Task description
Lines to restate from the data below: from the one containing "27: (90, 124, 0.36)" to the one containing "53: (125, 523, 0.43)", both included. Give them again exactly, and only them.

Provided records
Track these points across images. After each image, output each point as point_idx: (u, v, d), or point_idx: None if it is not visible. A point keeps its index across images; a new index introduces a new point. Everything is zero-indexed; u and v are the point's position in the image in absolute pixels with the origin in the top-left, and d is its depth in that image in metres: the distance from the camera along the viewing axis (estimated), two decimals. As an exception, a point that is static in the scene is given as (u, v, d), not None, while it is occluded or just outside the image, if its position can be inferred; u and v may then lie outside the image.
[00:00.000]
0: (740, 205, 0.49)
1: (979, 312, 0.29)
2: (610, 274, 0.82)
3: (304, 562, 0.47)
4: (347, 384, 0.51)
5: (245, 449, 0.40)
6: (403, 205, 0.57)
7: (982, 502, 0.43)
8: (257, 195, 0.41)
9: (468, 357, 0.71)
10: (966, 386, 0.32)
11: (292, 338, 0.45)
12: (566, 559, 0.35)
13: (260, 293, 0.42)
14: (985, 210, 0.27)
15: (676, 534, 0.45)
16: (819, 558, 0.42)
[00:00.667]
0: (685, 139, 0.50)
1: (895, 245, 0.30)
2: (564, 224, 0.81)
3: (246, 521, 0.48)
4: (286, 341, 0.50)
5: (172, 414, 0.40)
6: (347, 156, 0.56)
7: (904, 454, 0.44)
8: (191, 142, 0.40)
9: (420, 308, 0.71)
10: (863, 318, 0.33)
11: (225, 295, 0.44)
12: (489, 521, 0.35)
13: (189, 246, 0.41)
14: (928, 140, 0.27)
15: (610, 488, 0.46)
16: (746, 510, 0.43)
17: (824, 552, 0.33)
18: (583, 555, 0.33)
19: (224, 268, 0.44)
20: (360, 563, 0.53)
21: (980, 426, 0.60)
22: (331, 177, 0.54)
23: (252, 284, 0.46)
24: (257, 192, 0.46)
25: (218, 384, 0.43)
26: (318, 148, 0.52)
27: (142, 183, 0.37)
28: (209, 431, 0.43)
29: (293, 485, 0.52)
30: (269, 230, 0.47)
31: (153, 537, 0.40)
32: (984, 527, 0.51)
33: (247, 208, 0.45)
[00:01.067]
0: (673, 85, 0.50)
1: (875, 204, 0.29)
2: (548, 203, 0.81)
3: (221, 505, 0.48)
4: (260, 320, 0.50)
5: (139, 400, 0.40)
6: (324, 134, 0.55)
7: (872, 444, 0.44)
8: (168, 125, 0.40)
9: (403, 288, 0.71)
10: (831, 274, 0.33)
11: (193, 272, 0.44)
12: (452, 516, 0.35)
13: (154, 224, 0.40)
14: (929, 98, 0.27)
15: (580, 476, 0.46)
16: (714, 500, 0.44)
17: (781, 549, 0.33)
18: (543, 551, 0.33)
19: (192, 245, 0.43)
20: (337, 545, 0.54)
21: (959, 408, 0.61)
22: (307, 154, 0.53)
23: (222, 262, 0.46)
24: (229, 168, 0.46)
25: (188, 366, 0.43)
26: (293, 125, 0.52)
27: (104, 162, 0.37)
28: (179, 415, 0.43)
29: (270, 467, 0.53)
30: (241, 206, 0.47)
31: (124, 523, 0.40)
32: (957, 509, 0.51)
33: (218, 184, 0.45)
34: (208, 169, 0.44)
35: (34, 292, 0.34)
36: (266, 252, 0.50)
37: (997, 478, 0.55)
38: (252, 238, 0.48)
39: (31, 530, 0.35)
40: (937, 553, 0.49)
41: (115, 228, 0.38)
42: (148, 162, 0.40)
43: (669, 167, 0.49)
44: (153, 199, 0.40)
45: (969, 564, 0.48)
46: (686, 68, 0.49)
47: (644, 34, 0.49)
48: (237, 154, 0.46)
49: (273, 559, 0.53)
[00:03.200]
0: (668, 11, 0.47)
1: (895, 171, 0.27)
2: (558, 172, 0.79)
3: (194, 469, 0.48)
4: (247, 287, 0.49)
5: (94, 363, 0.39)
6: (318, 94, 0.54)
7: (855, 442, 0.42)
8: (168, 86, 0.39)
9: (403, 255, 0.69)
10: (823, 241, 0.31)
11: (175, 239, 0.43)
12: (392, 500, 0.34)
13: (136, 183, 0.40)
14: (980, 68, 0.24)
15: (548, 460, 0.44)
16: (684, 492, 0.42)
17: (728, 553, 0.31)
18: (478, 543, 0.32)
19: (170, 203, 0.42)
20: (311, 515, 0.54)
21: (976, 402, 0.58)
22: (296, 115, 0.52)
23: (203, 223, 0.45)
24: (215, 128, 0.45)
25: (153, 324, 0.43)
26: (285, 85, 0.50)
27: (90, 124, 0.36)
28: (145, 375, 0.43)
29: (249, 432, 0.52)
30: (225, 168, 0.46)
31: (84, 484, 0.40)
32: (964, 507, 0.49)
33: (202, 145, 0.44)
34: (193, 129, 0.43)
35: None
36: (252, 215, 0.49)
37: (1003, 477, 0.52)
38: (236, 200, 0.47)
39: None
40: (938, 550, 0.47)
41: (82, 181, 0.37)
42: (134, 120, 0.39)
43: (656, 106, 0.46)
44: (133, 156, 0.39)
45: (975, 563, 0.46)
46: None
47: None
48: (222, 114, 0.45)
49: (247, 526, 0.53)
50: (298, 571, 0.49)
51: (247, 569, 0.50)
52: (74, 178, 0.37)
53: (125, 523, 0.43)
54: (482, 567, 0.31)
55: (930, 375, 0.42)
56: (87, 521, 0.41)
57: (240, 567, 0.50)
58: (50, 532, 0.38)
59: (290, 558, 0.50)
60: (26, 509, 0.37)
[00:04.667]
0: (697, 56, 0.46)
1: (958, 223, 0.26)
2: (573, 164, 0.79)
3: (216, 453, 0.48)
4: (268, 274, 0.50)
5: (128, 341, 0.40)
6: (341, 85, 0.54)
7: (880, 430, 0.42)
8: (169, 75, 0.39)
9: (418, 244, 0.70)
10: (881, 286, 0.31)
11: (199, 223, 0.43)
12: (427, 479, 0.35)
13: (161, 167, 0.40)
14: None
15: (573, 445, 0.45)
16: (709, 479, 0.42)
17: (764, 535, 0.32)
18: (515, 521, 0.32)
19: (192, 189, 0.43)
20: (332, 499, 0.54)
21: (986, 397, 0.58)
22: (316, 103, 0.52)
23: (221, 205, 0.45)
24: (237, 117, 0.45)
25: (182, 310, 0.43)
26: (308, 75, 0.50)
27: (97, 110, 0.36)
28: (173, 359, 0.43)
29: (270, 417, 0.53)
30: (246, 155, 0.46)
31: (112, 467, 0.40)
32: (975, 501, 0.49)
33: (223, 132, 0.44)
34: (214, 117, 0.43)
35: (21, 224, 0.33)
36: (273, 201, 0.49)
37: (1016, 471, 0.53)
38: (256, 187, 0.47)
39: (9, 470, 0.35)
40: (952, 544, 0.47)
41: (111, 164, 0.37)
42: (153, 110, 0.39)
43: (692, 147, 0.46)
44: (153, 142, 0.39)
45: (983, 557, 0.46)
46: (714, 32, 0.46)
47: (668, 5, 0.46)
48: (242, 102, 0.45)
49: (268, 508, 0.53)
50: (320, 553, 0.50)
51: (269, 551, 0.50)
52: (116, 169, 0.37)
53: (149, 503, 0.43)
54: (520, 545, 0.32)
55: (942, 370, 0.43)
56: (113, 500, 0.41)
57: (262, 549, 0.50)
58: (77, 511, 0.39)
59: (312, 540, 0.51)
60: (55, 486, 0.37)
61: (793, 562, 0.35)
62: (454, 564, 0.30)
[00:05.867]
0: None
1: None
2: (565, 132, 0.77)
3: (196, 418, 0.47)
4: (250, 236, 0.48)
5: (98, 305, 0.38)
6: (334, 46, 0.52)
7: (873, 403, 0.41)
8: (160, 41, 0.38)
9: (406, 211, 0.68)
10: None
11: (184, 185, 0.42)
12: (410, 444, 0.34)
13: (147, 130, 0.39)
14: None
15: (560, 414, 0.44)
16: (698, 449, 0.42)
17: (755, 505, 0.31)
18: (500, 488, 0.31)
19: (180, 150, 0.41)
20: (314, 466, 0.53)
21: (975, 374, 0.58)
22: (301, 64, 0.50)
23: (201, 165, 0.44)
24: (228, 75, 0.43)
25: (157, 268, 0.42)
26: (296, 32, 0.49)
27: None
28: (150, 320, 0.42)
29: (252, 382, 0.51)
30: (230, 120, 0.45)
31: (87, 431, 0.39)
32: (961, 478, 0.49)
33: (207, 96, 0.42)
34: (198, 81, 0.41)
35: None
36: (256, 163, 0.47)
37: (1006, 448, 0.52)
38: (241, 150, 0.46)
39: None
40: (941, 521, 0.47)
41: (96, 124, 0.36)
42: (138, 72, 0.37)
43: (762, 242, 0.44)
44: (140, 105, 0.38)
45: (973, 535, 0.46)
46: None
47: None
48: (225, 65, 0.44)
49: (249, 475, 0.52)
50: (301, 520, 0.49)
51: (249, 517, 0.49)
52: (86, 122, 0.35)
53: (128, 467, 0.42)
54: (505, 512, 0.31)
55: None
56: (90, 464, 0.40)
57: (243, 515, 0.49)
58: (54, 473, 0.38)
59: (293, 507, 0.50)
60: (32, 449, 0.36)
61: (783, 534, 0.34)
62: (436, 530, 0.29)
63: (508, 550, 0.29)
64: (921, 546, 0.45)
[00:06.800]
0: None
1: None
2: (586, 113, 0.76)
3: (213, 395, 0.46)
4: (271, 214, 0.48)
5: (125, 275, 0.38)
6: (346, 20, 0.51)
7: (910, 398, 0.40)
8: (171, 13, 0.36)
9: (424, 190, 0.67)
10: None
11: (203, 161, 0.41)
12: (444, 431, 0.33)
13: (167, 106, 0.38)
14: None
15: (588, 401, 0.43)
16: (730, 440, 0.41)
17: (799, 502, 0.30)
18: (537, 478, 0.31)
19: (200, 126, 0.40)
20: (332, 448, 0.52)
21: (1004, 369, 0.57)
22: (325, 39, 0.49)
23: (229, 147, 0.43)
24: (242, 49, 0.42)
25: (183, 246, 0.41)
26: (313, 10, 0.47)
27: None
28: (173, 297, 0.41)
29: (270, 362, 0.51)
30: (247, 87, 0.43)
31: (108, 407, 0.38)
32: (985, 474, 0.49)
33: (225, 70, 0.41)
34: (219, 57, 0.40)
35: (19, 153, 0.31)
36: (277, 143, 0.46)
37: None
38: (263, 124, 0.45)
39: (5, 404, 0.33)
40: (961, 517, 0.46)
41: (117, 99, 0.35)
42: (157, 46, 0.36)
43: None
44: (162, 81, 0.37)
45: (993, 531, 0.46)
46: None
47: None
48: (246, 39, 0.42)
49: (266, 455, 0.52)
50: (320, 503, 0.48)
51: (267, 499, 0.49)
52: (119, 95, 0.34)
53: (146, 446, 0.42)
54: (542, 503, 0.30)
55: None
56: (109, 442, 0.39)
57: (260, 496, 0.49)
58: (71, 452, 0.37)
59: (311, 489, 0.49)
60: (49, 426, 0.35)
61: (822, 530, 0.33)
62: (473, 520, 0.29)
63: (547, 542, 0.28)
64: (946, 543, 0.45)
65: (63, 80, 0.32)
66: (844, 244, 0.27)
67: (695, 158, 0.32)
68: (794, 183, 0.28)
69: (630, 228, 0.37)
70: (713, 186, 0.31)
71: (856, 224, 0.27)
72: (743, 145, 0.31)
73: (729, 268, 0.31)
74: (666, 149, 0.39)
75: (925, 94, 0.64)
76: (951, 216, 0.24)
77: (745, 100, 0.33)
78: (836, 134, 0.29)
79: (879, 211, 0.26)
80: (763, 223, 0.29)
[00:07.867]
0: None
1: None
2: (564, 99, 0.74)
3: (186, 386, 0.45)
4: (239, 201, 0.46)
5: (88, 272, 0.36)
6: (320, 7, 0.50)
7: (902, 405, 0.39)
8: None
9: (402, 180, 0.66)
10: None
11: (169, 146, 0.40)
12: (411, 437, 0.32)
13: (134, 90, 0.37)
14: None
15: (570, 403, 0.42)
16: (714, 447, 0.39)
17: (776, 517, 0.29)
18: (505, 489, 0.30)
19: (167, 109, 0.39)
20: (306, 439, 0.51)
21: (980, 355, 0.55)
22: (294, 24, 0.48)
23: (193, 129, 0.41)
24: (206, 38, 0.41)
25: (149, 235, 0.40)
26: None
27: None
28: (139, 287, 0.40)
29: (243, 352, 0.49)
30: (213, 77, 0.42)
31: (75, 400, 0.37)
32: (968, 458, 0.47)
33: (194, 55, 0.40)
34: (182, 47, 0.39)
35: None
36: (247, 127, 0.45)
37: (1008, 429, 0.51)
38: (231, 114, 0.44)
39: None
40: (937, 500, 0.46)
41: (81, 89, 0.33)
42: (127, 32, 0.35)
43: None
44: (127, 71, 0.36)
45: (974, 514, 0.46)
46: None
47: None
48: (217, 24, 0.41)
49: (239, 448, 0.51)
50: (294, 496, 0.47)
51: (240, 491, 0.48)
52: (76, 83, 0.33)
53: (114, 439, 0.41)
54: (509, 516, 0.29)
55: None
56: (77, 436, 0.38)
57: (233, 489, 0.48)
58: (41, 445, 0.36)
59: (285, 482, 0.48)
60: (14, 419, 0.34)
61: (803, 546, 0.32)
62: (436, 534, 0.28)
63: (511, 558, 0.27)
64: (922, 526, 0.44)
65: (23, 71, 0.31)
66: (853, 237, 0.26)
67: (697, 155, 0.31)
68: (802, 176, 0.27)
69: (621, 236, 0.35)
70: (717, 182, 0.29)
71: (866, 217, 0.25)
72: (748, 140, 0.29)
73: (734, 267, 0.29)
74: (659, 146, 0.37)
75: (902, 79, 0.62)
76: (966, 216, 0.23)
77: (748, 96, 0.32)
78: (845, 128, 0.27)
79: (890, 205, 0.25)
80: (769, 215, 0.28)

Task result
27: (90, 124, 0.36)
28: (145, 375, 0.43)
29: (249, 432, 0.52)
30: (225, 168, 0.46)
31: (84, 484, 0.40)
32: (964, 507, 0.49)
33: (202, 145, 0.44)
34: (193, 129, 0.43)
35: None
36: (252, 215, 0.49)
37: (1003, 477, 0.52)
38: (236, 200, 0.47)
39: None
40: (938, 550, 0.47)
41: (82, 181, 0.37)
42: (134, 120, 0.39)
43: (656, 106, 0.46)
44: (133, 156, 0.39)
45: (975, 563, 0.46)
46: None
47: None
48: (222, 114, 0.45)
49: (247, 526, 0.53)
50: (298, 571, 0.49)
51: (247, 569, 0.50)
52: (74, 178, 0.37)
53: (125, 523, 0.43)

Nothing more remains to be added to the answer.